Things started off a little unusual – though not especially fantastical – with the two poems that opened the issue. But Matthew Vollmer’s “The Ones You Want to Keep” marked the point where Unstuck stopped dipping its toes into the oddity pool and just dove in. This deadpan tale of a man being followed by his late wife’s corpse was darkly funny, poignant at points, and ultimately unsettling – and it whet my appetite for the rest of the journal’s offerings.
Matthew Derby’s “Dokken” was a superb next choice. A disturbing Garden of Eden-in-reverse tale, it describes a once-powerful and now HIV-positive CEO and his pregnant girlfriend/assistant – possibly the only two people left alive on the planet – as they struggle to survive on an island made of plastic trash. Despite the story’s fantastic black humor, its descriptions of mounds of plastic detritus still haunt me every time I throw something non-recyclable away.
I really liked “Death and the All-Night Donut Shop” by Rachel Swirsky, an amusing story about a yearly ritual where the undead have quickie weddings in a seedy doughnut store. It was also the perfect foil to the subsequent piece: “Second Grade” by Charles Antin, a straightforward and captivating story about a world just like ours where second-grade students are recruited for the military, leaving behind perplexed classmates and extremely concerned teachers who await their crayon-written letters.
What got my attention after that was “Peer Confession” by John Maradik and Rachel B. Glaser. This dry, witty story full of metaphors about religion and human nature was my favorite in the whole journal. It follows a teenage girl who lives in a town with two churches: the stalwart boat-shaped church she attends, led by her quiet and kindly orthodontist Priest Paul; and the sparkling new Church Hello on the banks of Lake Weepy, led by Herb, who is both handsome and kind of icky.
The following story was another sublime and slow shuffle into weirdness. Lindsay Hunter’s “You and Your Cats” describes a woman who transitions from heartbreak to borderline insanity by taking in an ever-increasing number of cats. Further in the journal was Kaethe Schwehn’s poem “Sea Air Breezy; Nothing Dreadful,” an elegantly discordant descent into madness and fear.
However, “Six Flags” by Meghan McCarron – my second favorite story in the whole collection – astonished me. Part ghost story, part zombie story, part wickedly funny tale of the apocalypse and its anti-hero, it was an absolute page-turner and worth the price of the issue alone. Next up was “The Carrot” by Arthur Bradford, a comical story about an absurdly giant carrot, a man who loves it, and a woman who doesn’t.

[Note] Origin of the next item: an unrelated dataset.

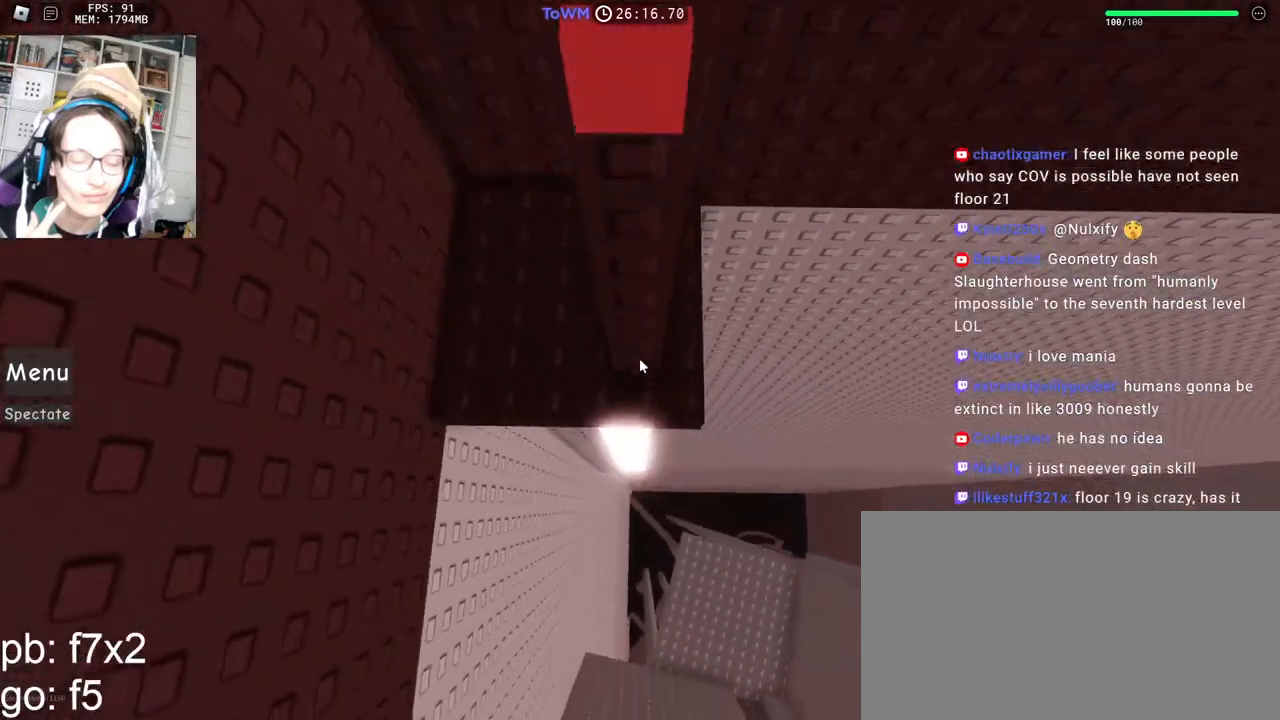
{"keys": ["w"], "mouse": ["right"], "events": [[167, "d", "down"], [233, "w", "up"], [267, "space", "down"], [367, "space", "up"], [367, "w", "down"], [500, "d", "up"]]}
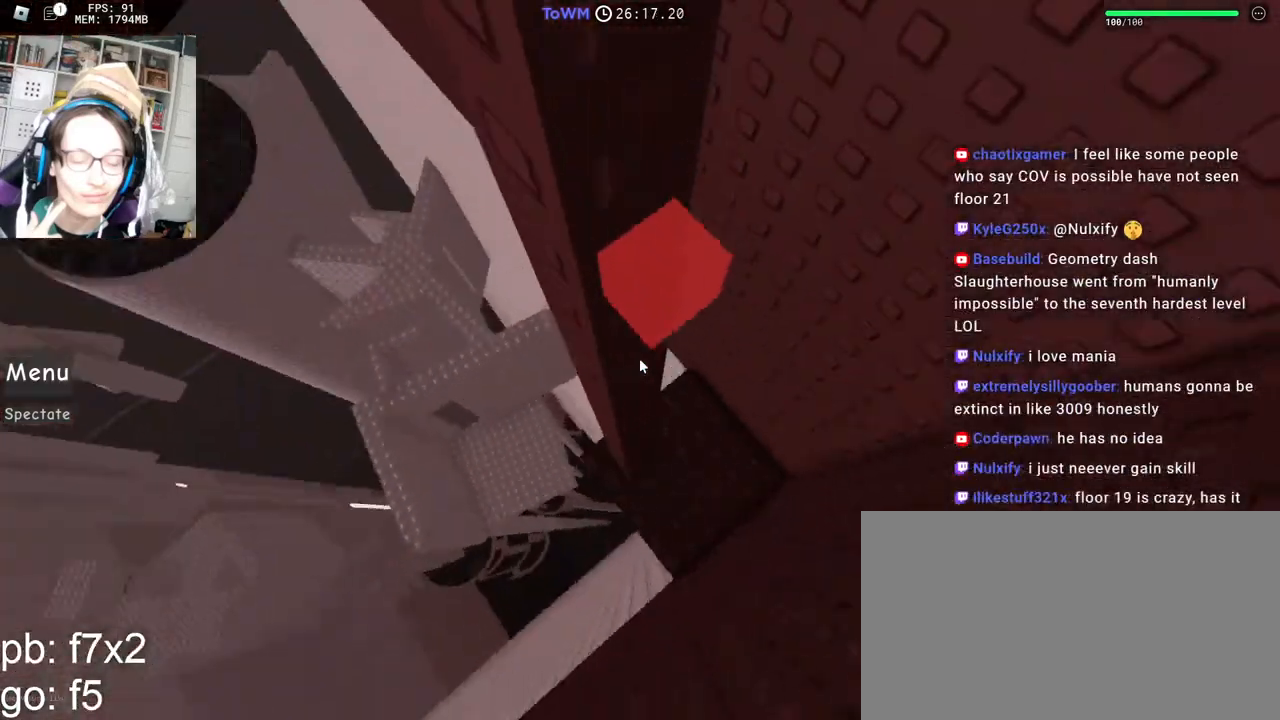
{"keys": [], "mouse": ["right"], "events": [[100, "a", "down"], [183, "a", "up"], [267, "w", "up"], [367, "w", "down"], [383, "a", "down"], [433, "a", "up"], [433, "w", "up"]]}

I’ve read Bradford’s work before and like his voice, so I dug this quirky little tale.
I found another great couplet of works in “the horses” by Patrick Haas, a poem fraught with horror about disasters natural and man-made; and Julia Whicker’s “Wonderblood,” a story of violent murderous gangs that dub themselves “carnivals” and roam what remains of the U.S. But, despite a weak beginning and ending, the next-to-last story – “The Dobbs House,” by Randy Schaub – also lingered with me. In it, the grandson of a serial killer tours the gaudy museum made from his family’s old house.
As much as I enjoyed Unstuck, the journal is not without flaws. The lack of background in Judson Merrill’s “Inside Out,” J. Robert Lennon’s “The Cottage on the Hill,” and Helen Phillips’ “R” became a liability, leaving me too distracted and confused to become fully immersed in three otherwise good stories. Only a few of the poems really sparked my interest. And I thought ending the issue with Andrew Friedman’s “The Rain Falls Down and Hits Us, So Down’s Where We Must Be” was not the best choice. Compared to the vibrancy of some of the other selections, it seemed a dull way to end a wild ride.
Overall I would heartily recommend Unstuck to anyone who appreciates tales with a weird twist, but doesn’t generally seek out hard fantasy or science fiction. It was a bit of a grab bag, but the spectacular stories and poems outnumbered – and outshone – the weaker ones. I can’t wait to see what enchanting little eccentricities next year’s issue brings.